» **ARTICLE**
************

Gleason's theorem is valid in the three cases. The extension to the quaternionc case was obtained by Varadarajan in his famous book 1 on the geometry of quantum theory, however a gap in his proof has been fixed in this published paper I have co-authored 2
Assuming Poincaré symmetry, at least for elementary systems (elementary particles), the case of real and quaternionic Hilbert spaces can be ruled out (here is a pair of published works I have co-authored on the subject: 3 and 4).
ADDENDUM2. After a discussion with Harry Johnston, I think that an interpretative remark is worth to be mentioned about the probabilistic content of the state $\mu$ within the picture I illustrated above. In QM $\mu(P)$ is the probability that, if I performed a certain experiment (in order to check $P$), $P$ would turn out to be true. It seems that there is here a difference with respect to the classical notion of probability applied to classical systems. There, probability mainly refers to something already existent (and to our incomplete knowledge of it). In the formulation of QM I presented above, probability instead refers to that which will happen if...
ADDENDUM3. For $n=1$ the theorem of Gleason is valid and trivial. For $n=2$ there is known counterexample. $\mu_\nu(P)= \frac{1}{2}(1+ (v \cdot n_P)^3)$ where $v$ is a unit vector in $\mathbb R^3$ and $n_P$ is the unit vector in $\mathbb R^3$ associated to the orthogonal projector $P: \mathbb C^2 \to \mathbb C^2$ in the Bloch sphere: $P= \frac{1}{2} \left(I+\sum_{j=1}^3 n_j \sigma_j \right)$.
ADDENDUM4. From the perspective of quantum probability, the von Neumann-Luders reduction postulate has a very natural interpretation. Suppose that $\mu$ is a probability measure over the quantum lattice ${\cal P}(H)$ representing a quantum state and assume that the measurement of $P \in {\cal P}(H)$, on that state, has outcome $1$. The post measurement state is therefore represented by $\mu_P(\cdot) = \mu(P \cdot P)$, just in view of the aforementioned postulate.
It is easy to prove that $\mu_P : {\cal P}(H) \to [0,1]$ is the only probability measure such that $$\mu_P(Q) = \frac{\mu(Q)}{\mu(P)} \quad \mbox{if $Q \leq P$}\:.$$
Having given it some more thought, there is an unambiguous philosophical difference, with practical implications. The two-slit experiment provides a good example of this.
In a classical universe, any particular photon that hits the screen either went through slit A or through slit B. Even if we didn't bother to measure this, one or the other still happened, and we can meaningfully define $P(A)$ and $P(B)$.
In a quantum universe, if we didn't bother to measure which slit a photon went through, then it isn't true that it went through one slit or the other. You might say it went through both, though even that isn't entirely true; all we can really say is that it "went though the slits".
(Asking which slit a photon went through in the two-slit experiment is like asking what the photon's religion is. It simply isn't a meaningful question.)

************

» **LISTED ENTRIES**
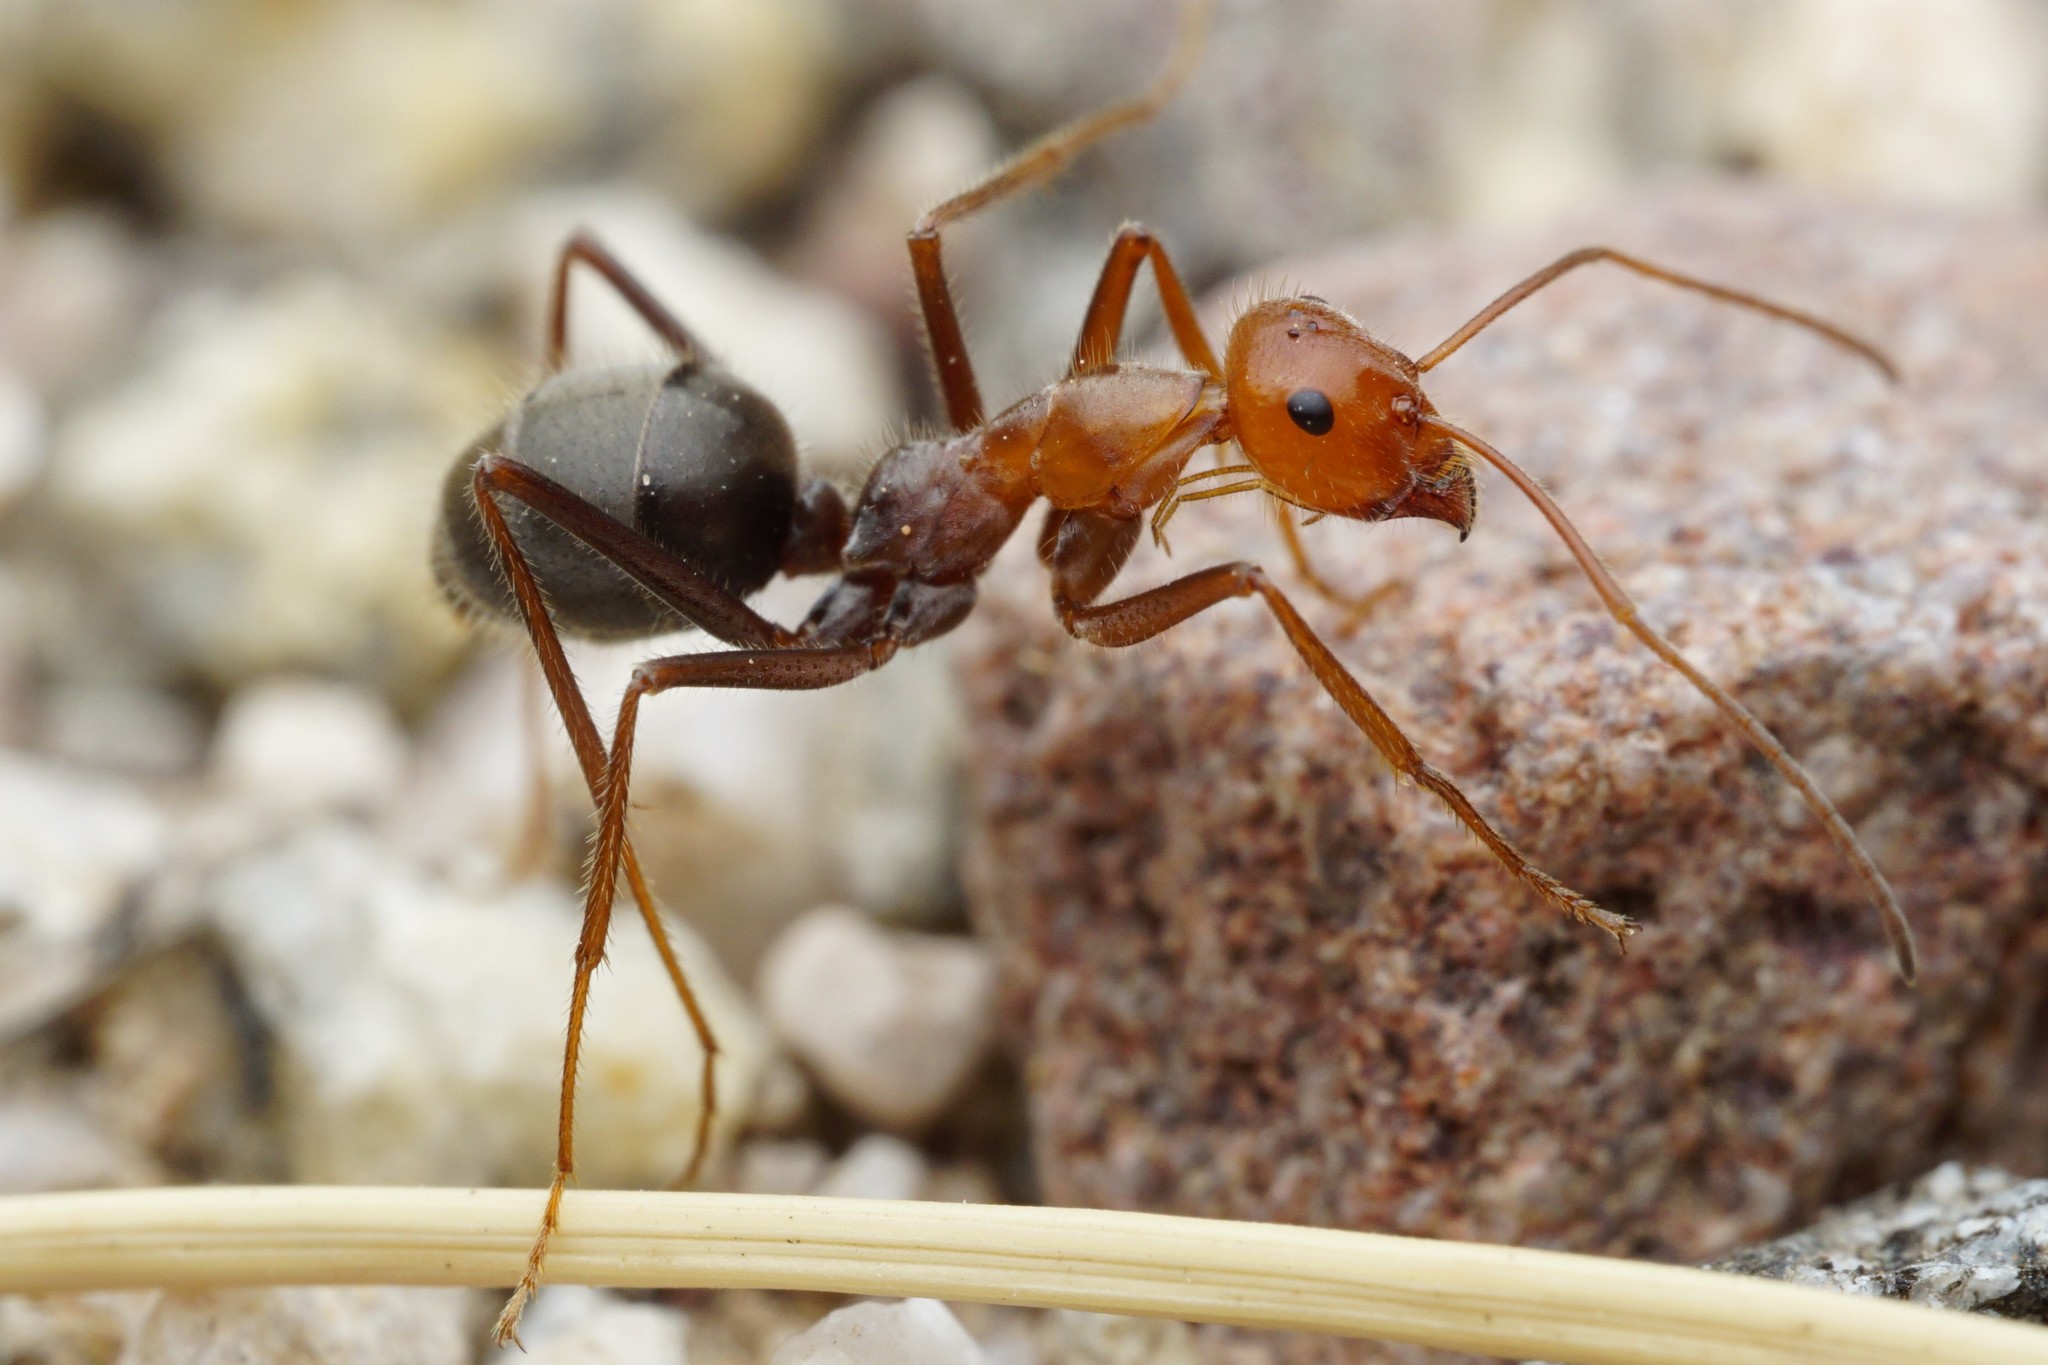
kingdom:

************

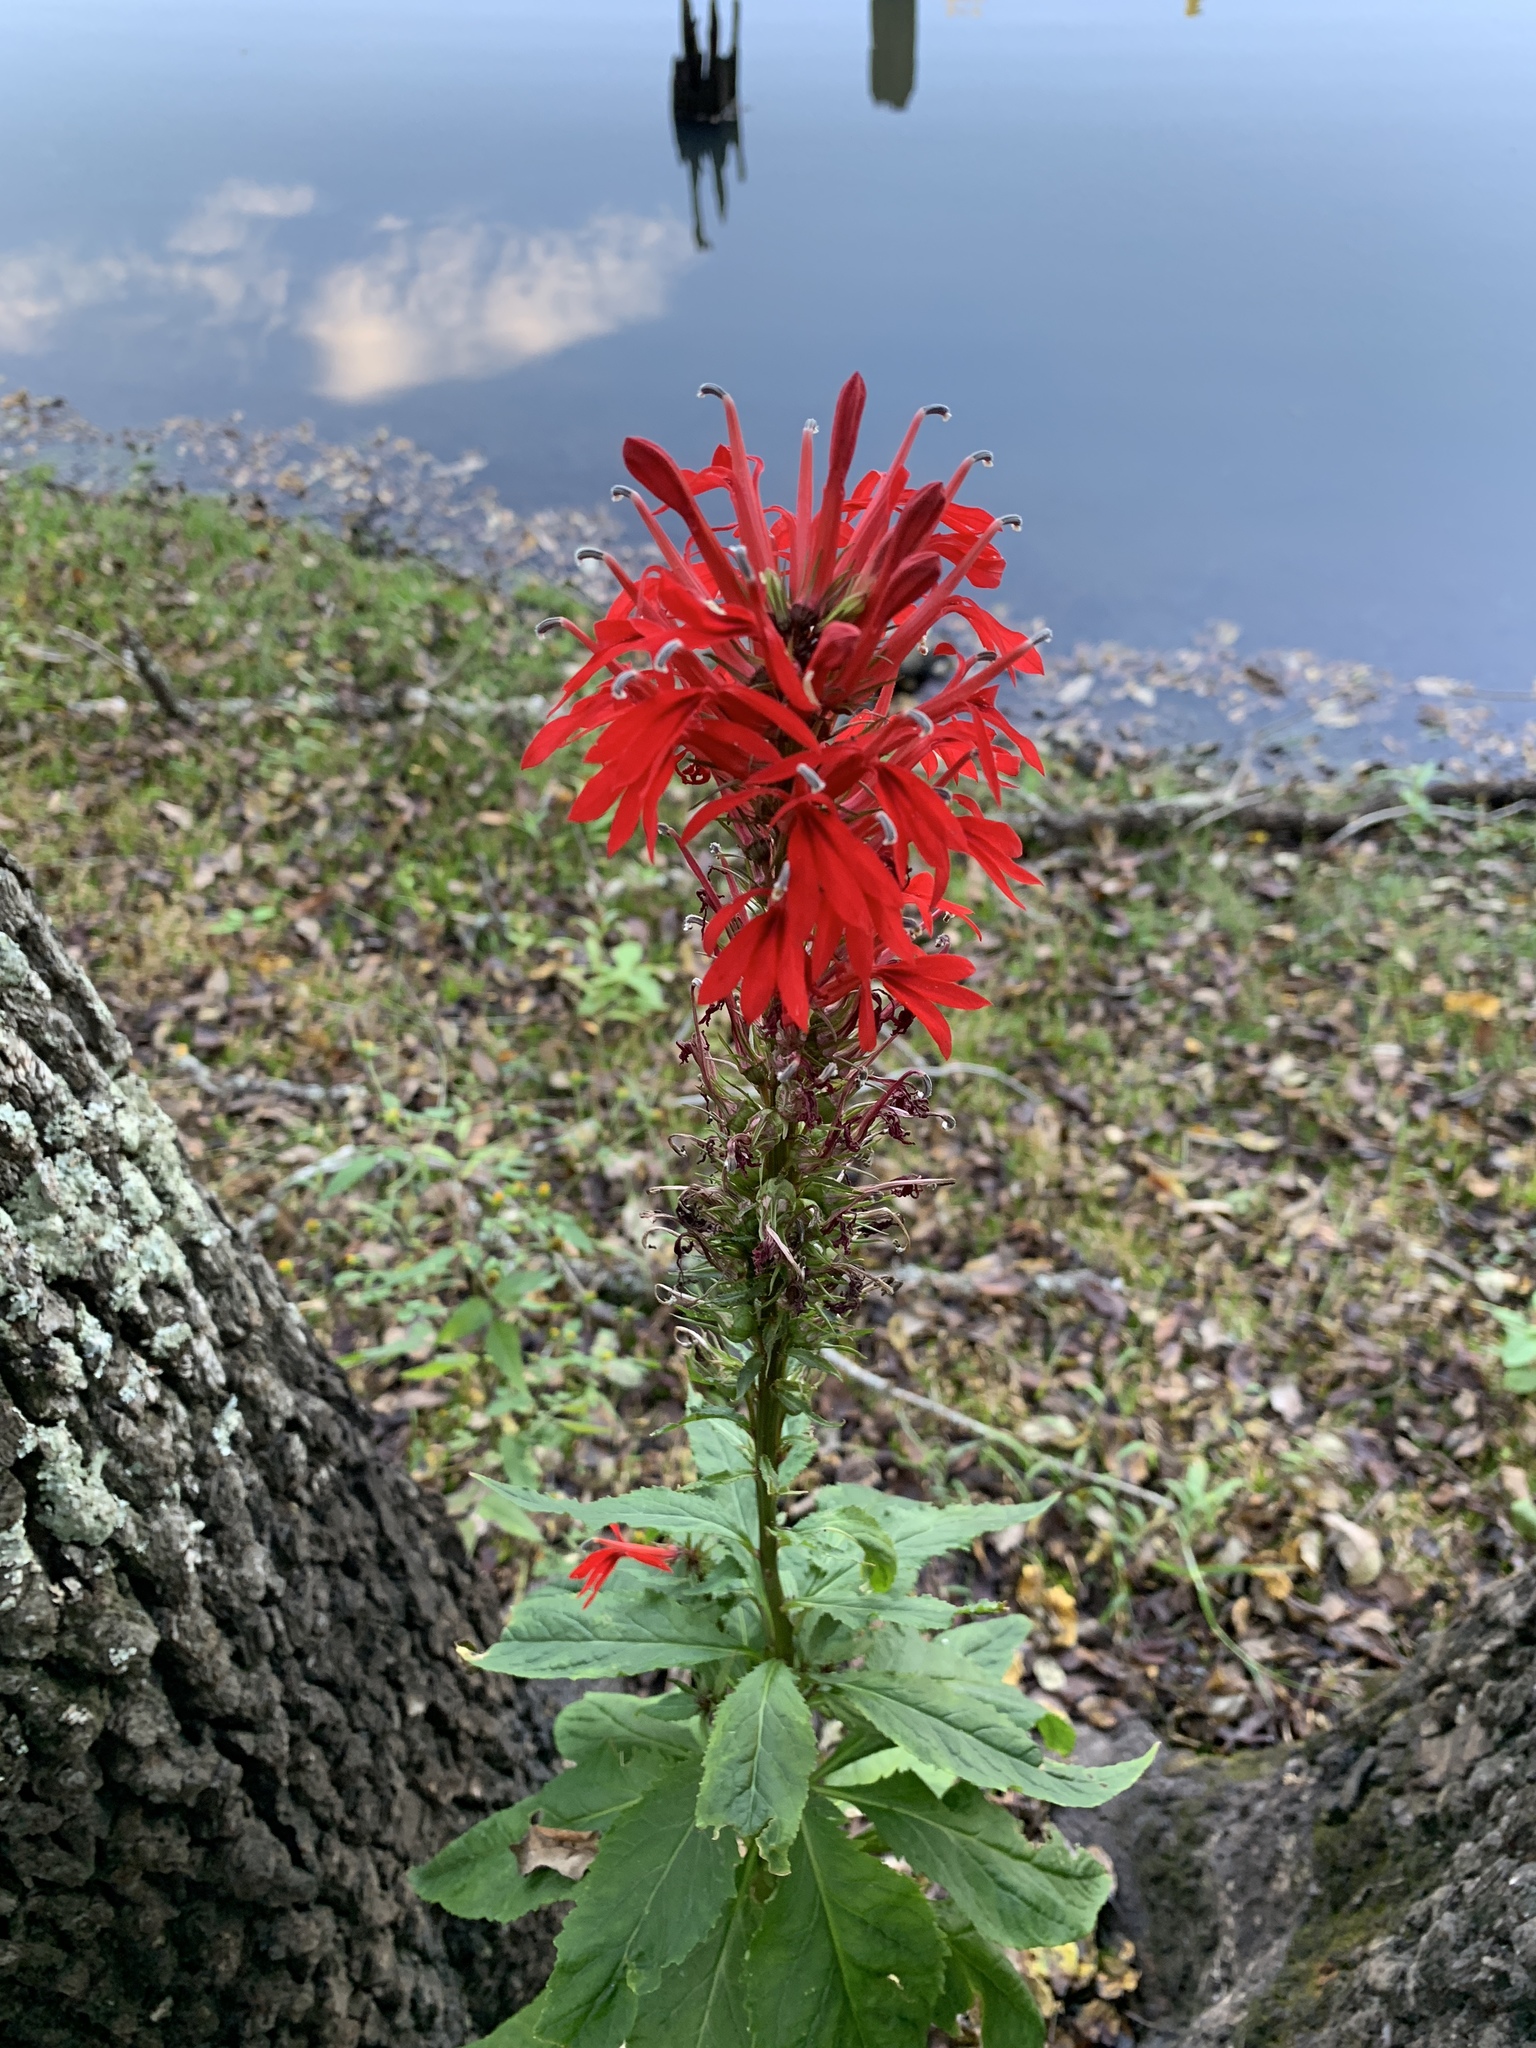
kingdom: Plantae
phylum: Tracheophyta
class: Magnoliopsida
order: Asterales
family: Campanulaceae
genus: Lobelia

************

» **EXERCISE REQUIREMENTS**
1. Answer from the Gleason's theorem excerpt:
(a) Who obtained the extension of Gleason's theorem to the quaternionic case?
(b) For which value of n does the excerpt say there is a known counterexample?
(c) In a classical universe, which paths could a photon that hits the screen have taken?
2. Reproduce everything in the Gleason's theorem excerpt from "In a classical" down to "define $P(A)$ and $P(B)$.".
Rely only on the Gleason's theorem excerpt, not on the items.

» **ANSWERS TO EACH TASK**
1.
(a) Varadarajan.
(b) n = 2.
(c) It went either through slit A or through slit B.

2.
In a classical universe, any particular photon that hits the screen either went through slit A or through slit B. Even if we didn't bother to measure this, one or the other still happened, and we can meaningfully define $P(A)$ and $P(B)$.